▶ Source information:
★ ★ ★ ★ ★

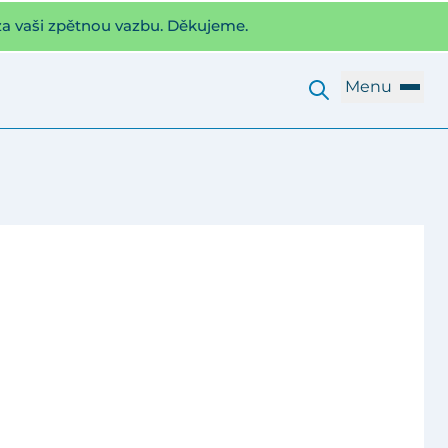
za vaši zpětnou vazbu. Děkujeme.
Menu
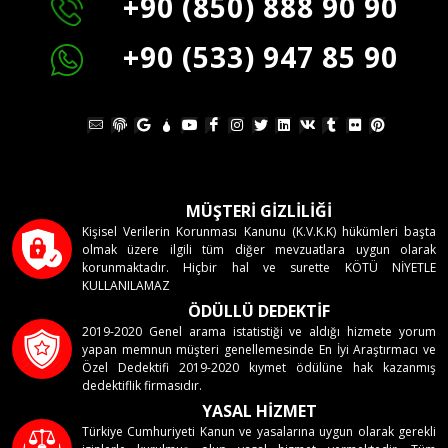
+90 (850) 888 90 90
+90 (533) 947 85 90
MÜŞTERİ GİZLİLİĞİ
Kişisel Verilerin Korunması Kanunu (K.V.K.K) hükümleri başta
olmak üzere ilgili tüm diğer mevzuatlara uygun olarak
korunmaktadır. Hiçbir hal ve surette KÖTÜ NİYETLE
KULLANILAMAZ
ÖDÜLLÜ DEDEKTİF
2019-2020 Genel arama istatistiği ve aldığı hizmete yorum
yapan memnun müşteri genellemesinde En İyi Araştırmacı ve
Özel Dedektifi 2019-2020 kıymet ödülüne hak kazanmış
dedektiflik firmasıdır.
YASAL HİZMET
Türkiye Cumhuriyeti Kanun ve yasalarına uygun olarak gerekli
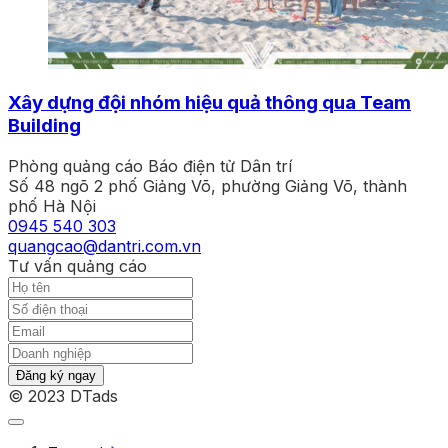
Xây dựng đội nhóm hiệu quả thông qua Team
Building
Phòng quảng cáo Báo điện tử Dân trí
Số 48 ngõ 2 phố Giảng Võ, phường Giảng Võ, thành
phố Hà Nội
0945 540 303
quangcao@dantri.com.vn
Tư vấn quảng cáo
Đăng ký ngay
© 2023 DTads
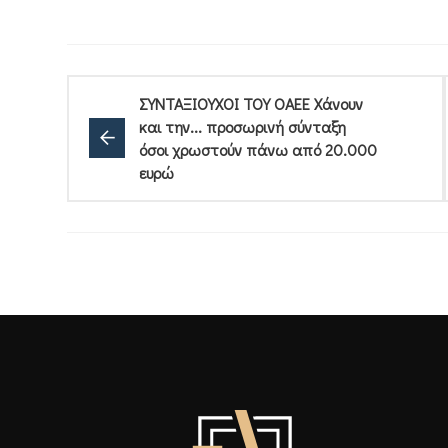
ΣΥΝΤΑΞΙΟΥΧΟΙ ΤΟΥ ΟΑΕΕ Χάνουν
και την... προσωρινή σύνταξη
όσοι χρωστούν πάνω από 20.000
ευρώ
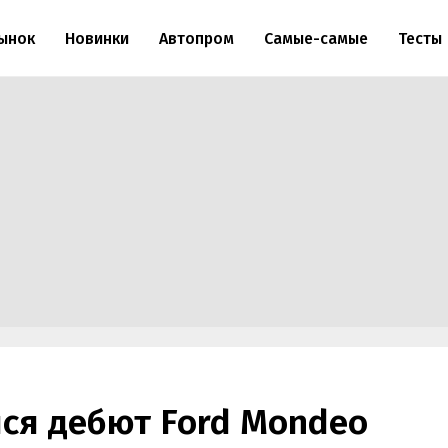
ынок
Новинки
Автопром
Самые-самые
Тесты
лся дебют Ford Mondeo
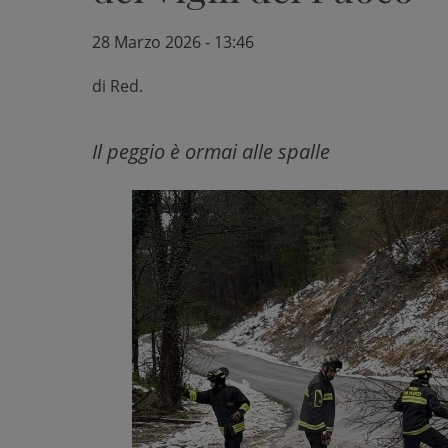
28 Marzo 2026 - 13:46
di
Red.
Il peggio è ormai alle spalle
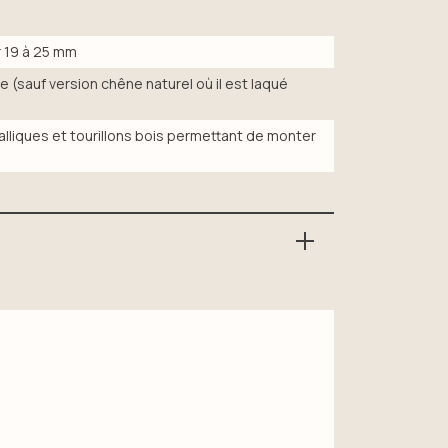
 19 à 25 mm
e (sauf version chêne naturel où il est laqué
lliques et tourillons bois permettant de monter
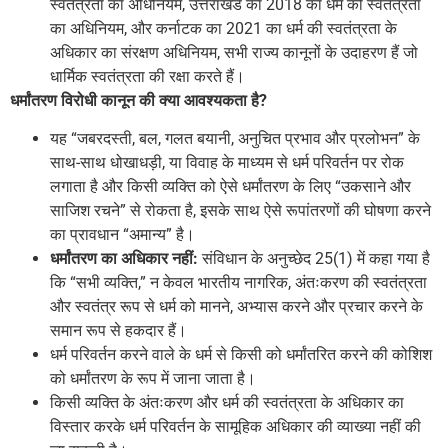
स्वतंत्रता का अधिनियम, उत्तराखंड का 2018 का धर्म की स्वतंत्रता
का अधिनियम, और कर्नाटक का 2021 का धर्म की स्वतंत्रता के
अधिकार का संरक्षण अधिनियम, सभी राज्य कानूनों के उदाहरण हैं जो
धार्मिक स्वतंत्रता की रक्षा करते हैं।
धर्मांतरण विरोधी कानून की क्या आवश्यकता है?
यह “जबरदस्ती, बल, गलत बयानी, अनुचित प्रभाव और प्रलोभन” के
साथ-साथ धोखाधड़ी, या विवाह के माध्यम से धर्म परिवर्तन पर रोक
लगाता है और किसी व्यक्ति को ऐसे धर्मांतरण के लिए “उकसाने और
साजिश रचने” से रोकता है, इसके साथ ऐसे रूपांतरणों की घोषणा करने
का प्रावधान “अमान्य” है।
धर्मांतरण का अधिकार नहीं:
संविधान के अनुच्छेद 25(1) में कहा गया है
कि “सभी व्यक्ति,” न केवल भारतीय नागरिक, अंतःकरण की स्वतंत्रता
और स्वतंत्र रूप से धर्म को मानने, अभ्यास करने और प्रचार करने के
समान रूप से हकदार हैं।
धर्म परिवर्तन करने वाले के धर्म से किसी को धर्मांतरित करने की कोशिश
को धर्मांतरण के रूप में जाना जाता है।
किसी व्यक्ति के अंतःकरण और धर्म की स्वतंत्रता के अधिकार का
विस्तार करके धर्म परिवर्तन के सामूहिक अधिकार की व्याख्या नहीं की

★ ★ ★ ★ ★

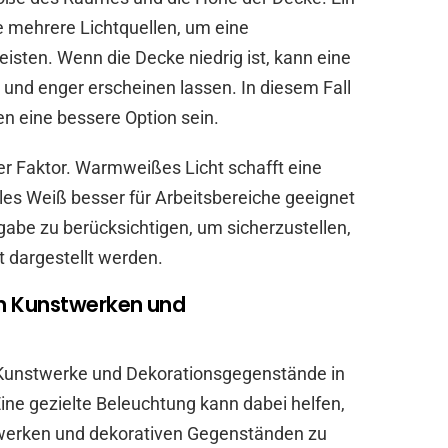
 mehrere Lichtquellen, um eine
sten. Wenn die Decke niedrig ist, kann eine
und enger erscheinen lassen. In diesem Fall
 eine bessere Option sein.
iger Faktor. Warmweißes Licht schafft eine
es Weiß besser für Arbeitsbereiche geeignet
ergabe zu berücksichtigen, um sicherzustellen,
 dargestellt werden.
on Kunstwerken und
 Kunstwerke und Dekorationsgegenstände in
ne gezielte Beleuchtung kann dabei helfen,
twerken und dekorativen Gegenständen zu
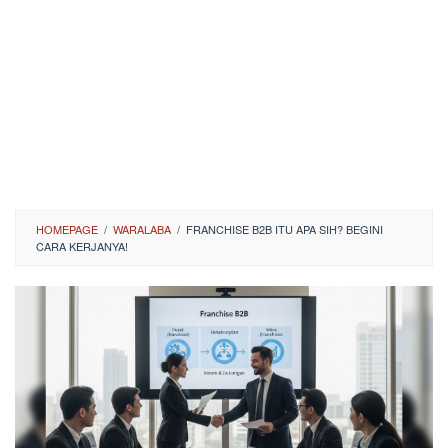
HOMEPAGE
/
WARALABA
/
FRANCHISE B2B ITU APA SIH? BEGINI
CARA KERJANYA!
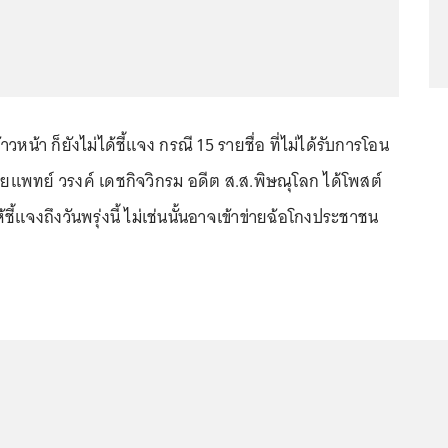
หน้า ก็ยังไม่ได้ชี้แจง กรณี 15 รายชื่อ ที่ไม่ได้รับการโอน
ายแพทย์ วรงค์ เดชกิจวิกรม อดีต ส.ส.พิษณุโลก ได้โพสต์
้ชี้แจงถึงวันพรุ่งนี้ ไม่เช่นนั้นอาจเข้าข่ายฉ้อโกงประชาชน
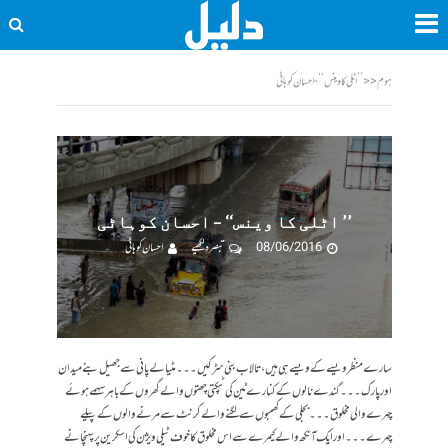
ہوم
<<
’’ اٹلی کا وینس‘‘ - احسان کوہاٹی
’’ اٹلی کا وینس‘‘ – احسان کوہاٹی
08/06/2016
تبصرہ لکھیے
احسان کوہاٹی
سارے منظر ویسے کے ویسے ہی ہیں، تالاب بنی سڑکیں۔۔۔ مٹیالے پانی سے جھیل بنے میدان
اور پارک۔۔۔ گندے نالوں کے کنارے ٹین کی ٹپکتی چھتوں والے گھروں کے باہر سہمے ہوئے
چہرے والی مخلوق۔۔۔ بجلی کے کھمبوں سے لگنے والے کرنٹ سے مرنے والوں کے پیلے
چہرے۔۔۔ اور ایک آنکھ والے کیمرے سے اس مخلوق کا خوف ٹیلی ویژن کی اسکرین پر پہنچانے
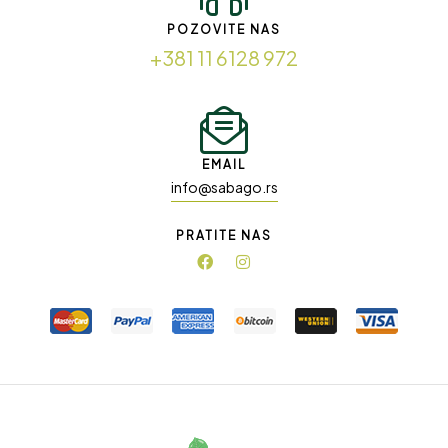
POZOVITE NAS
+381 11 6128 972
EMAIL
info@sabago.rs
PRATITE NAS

★ ★ ★ ★ ★

▶ Task brief: Copy out the lines of the listing from the line with "स्वतंत्रता का अधिनियम, उत्तराखंड" up to and including the line with "अंतःकरण की स्वतंत्रता", keeping every character unchanged.

▶ Answer to this exercise:
स्वतंत्रता का अधिनियम, उत्तराखंड का 2018 का धर्म की स्वतंत्रता
का अधिनियम, और कर्नाटक का 2021 का धर्म की स्वतंत्रता के
अधिकार का संरक्षण अधिनियम, सभी राज्य कानूनों के उदाहरण हैं जो
धार्मिक स्वतंत्रता की रक्षा करते हैं।
धर्मांतरण विरोधी कानून की क्या आवश्यकता है?
यह “जबरदस्ती, बल, गलत बयानी, अनुचित प्रभाव और प्रलोभन” के
साथ-साथ धोखाधड़ी, या विवाह के माध्यम से धर्म परिवर्तन पर रोक
लगाता है और किसी व्यक्ति को ऐसे धर्मांतरण के लिए “उकसाने और
साजिश रचने” से रोकता है, इसके साथ ऐसे रूपांतरणों की घोषणा करने
का प्रावधान “अमान्य” है।
धर्मांतरण का अधिकार नहीं:
संविधान के अनुच्छेद 25(1) में कहा गया है
कि “सभी व्यक्ति,” न केवल भारतीय नागरिक, अंतःकरण की स्वतंत्रता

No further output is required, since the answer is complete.